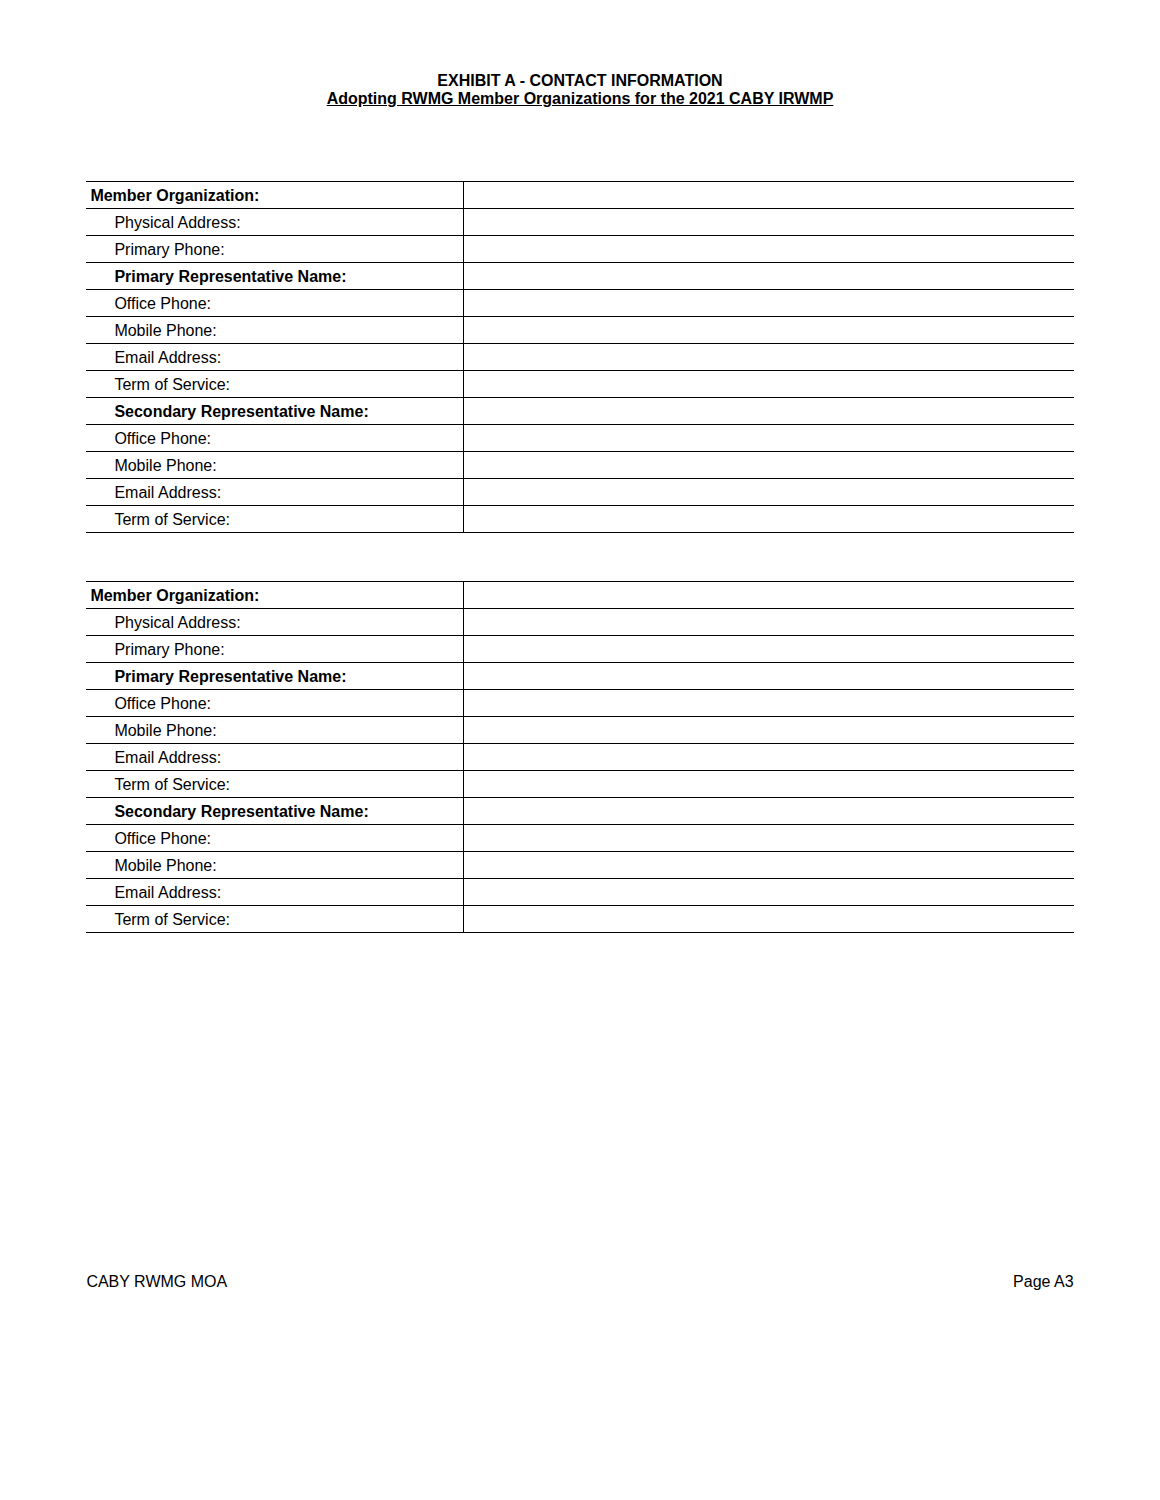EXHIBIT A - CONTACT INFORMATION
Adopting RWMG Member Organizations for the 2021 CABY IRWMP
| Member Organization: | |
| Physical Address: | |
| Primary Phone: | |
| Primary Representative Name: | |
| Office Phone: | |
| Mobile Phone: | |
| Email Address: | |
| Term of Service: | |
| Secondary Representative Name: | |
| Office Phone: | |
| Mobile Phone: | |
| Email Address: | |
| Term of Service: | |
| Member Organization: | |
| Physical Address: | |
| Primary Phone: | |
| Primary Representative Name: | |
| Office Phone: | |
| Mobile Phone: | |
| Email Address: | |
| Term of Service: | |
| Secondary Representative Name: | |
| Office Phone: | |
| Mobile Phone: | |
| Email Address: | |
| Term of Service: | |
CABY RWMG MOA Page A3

******************************

(Task requirements):
An exact copy of every entry, minus the pictures, is what you should return.

(Solution below):
EXHIBIT A - CONTACT INFORMATION
Adopting RWMG Member Organizations for the 2021 CABY IRWMP
| Member Organization: | |
| Physical Address: | |
| Primary Phone: | |
| Primary Representative Name: | |
| Office Phone: | |
| Mobile Phone: | |
| Email Address: | |
| Term of Service: | |
| Secondary Representative Name: | |
| Office Phone: | |
| Mobile Phone: | |
| Email Address: | |
| Term of Service: | |
| Member Organization: | |
| Physical Address: | |
| Primary Phone: | |
| Primary Representative Name: | |
| Office Phone: | |
| Mobile Phone: | |
| Email Address: | |
| Term of Service: | |
| Secondary Representative Name: | |
| Office Phone: | |
| Mobile Phone: | |
| Email Address: | |
| Term of Service: | |
CABY RWMG MOA Page A3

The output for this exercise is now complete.